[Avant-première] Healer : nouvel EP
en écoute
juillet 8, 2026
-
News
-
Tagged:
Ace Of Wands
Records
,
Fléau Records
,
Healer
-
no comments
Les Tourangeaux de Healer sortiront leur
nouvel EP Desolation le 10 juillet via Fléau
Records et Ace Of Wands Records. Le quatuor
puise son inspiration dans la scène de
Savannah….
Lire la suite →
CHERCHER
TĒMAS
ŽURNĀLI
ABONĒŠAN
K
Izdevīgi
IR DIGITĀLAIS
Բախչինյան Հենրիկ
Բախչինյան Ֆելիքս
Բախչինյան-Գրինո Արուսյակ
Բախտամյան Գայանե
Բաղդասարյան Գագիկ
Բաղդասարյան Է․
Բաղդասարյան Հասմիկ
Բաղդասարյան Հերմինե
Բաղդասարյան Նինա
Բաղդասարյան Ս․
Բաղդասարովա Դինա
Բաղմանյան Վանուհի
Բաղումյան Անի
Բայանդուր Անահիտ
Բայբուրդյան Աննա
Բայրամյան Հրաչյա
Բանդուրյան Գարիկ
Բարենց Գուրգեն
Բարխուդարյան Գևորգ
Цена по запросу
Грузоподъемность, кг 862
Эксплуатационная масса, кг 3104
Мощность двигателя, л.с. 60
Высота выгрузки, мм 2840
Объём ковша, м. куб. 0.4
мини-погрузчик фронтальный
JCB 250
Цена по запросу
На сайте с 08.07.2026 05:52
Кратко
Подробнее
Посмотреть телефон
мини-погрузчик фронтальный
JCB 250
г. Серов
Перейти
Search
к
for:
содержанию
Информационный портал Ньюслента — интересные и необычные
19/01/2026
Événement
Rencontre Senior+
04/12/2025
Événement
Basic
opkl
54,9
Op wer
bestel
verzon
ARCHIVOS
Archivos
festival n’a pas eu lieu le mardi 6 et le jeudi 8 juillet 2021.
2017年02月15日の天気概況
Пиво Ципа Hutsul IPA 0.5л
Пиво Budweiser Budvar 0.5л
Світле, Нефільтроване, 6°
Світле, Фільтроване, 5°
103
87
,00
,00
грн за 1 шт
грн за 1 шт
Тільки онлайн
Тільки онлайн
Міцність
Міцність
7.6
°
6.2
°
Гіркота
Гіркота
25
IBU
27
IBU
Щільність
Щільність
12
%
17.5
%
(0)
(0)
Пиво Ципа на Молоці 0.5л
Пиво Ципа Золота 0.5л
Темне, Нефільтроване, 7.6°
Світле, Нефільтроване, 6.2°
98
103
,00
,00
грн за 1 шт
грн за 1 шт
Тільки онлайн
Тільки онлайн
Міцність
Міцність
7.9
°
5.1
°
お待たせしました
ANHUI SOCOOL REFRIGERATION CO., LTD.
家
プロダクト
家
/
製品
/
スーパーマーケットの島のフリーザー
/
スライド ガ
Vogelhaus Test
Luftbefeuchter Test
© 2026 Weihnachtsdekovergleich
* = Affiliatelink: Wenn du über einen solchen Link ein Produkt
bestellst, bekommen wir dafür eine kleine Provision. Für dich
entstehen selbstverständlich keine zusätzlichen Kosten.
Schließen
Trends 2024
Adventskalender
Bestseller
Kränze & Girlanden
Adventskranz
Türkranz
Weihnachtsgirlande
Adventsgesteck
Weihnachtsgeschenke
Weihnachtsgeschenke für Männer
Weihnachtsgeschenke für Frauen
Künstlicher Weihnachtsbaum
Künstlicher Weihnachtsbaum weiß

---*---

▸ **DIRECTIONS**
Reproduce the data in its entirety. Keep every character unchanged.

▸ **ANSWER SPACE**
[Avant-première] Healer : nouvel EP
en écoute
juillet 8, 2026
-
News
-
Tagged:
Ace Of Wands
Records
,
Fléau Records
,
Healer
-
no comments
Les Tourangeaux de Healer sortiront leur
nouvel EP Desolation le 10 juillet via Fléau
Records et Ace Of Wands Records. Le quatuor
puise son inspiration dans la scène de
Savannah….
Lire la suite →
CHERCHER
TĒMAS
ŽURNĀLI
ABONĒŠAN
K
Izdevīgi
IR DIGITĀLAIS
Բախչինյան Հենրիկ
Բախչինյան Ֆելիքս
Բախչինյան-Գրինո Արուսյակ
Բախտամյան Գայանե
Բաղդասարյան Գագիկ
Բաղդասարյան Է․
Բաղդասարյան Հասմիկ
Բաղդասարյան Հերմինե
Բաղդասարյան Նինա
Բաղդասարյան Ս․
Բաղդասարովա Դինա
Բաղմանյան Վանուհի
Բաղումյան Անի
Բայանդուր Անահիտ
Բայբուրդյան Աննա
Բայրամյան Հրաչյա
Բանդուրյան Գարիկ
Բարենց Գուրգեն
Բարխուդարյան Գևորգ
Цена по запросу
Грузоподъемность, кг 862
Эксплуатационная масса, кг 3104
Мощность двигателя, л.с. 60
Высота выгрузки, мм 2840
Объём ковша, м. куб. 0.4
мини-погрузчик фронтальный
JCB 250
Цена по запросу
На сайте с 08.07.2026 05:52
Кратко
Подробнее
Посмотреть телефон
мини-погрузчик фронтальный
JCB 250
г. Серов
Перейти
Search
к
for:
содержанию
Информационный портал Ньюслента — интересные и необычные
19/01/2026
Événement
Rencontre Senior+
04/12/2025
Événement
Basic
opkl
54,9
Op wer
bestel
verzon
ARCHIVOS
Archivos
festival n’a pas eu lieu le mardi 6 et le jeudi 8 juillet 2021.
2017年02月15日の天気概況
Пиво Ципа Hutsul IPA 0.5л
Пиво Budweiser Budvar 0.5л
Світле, Нефільтроване, 6°
Світле, Фільтроване, 5°
103
87
,00
,00
грн за 1 шт
грн за 1 шт
Тільки онлайн
Тільки онлайн
Міцність
Міцність
7.6
°
6.2
°
Гіркота
Гіркота
25
IBU
27
IBU
Щільність
Щільність
12
%
17.5
%
(0)
(0)
Пиво Ципа на Молоці 0.5л
Пиво Ципа Золота 0.5л
Темне, Нефільтроване, 7.6°
Світле, Нефільтроване, 6.2°
98
103
,00
,00
грн за 1 шт
грн за 1 шт
Тільки онлайн
Тільки онлайн
Міцність
Міцність
7.9
°
5.1
°
お待たせしました
ANHUI SOCOOL REFRIGERATION CO., LTD.
家
プロダクト
家
/
製品
/
スーパーマーケットの島のフリーザー
/
スライド ガ
Vogelhaus Test
Luftbefeuchter Test
© 2026 Weihnachtsdekovergleich
* = Affiliatelink: Wenn du über einen solchen Link ein Produkt
bestellst, bekommen wir dafür eine kleine Provision. Für dich
entstehen selbstverständlich keine zusätzlichen Kosten.
Schließen
Trends 2024
Adventskalender
Bestseller
Kränze & Girlanden
Adventskranz
Türkranz
Weihnachtsgirlande
Adventsgesteck
Weihnachtsgeschenke
Weihnachtsgeschenke für Männer
Weihnachtsgeschenke für Frauen
Künstlicher Weihnachtsbaum
Künstlicher Weihnachtsbaum weiß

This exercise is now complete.